The children don't seem to mind. Lucy doesn't care if the bottoms of her socks (or feet) look like she's been walking around outside, and the boys would probably rather I not scrub the floor. I mean, when the floor is clean (for the whole 5 minutes it stays that way), they have to be obsessive about taking muddy shoes off at the door.

In fact, now that I think about it, the children would all probably prefer that I leave the house untidy and not bother too much about the floors. The main result of it, from their point of view, is that then I am far more likely to ask them to pick up toys when they've finished playing, and way more likely to recoil in horror if they walk into the house in muddy shoes. (And, as this is England in spring, muddy shoes are pretty much the order of the day...) Dusting would be ok, and cleaning the bathrooms doesn't disrupt them too much.

Then again, maybe I should just go for a walk.


Wednesday, April 17, 2013

Baked beans go with everything

I admit that this isn't news. Not a 'current event' of the sort that bored me as a teenager. Truth may be stranger than fiction, but I always found fiction more compelling at that age. I suppose that what I am about to post is the former: truth, stranger than fiction. Or at least I find it so, since I am from Southern California, where baked beans go with hot dogs and hamburgers, next to the coleslaw.

Here, in England, beans go with a lot more things. Toast, for example. Baked beans on toast is one of my kids' favorite things, especially with soft boiled eggs. If you're British, you probably don't find that odd. (Then again, you might--my British husband doesn't like eggs, so he's not a reliable source.) I don't mind. It makes the kids easy to please when their dad is away. They think it's a treat.

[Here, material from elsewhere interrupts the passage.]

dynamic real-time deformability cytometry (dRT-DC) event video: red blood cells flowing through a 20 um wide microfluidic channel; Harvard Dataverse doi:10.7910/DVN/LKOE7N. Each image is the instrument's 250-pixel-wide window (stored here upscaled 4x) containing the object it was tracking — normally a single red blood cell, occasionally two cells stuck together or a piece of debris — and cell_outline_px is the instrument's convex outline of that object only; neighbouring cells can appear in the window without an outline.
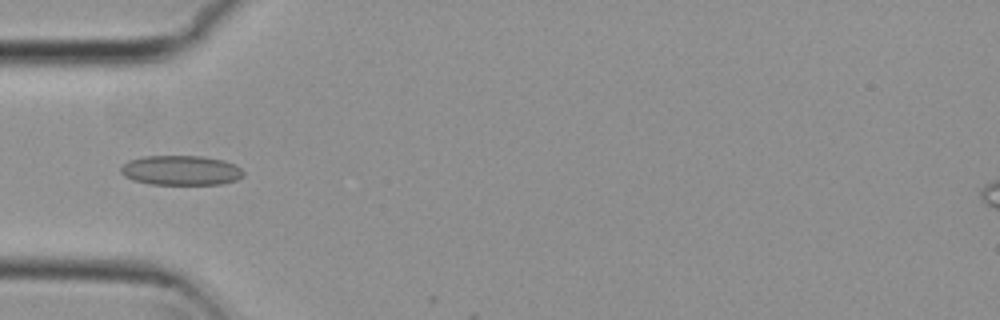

And then there are those intercultural moments in our house, when baked beans find their way onto plates with really odd pairings. Today, it's enchiladas. One of Iain's very favorite meals is enchiladas with baked beans. It still disturbs me slightly. I stick with refried beans, which are the fitting accompaniment to enchiladas.

Green enchiladas aren't something you find much in Durham. Maybe not at all. The Central American proprietor of Salsa y Sabor (next to the bus station) does the green salsa. I was going to post the recipe (and probably will eventually), but now it's time to eat.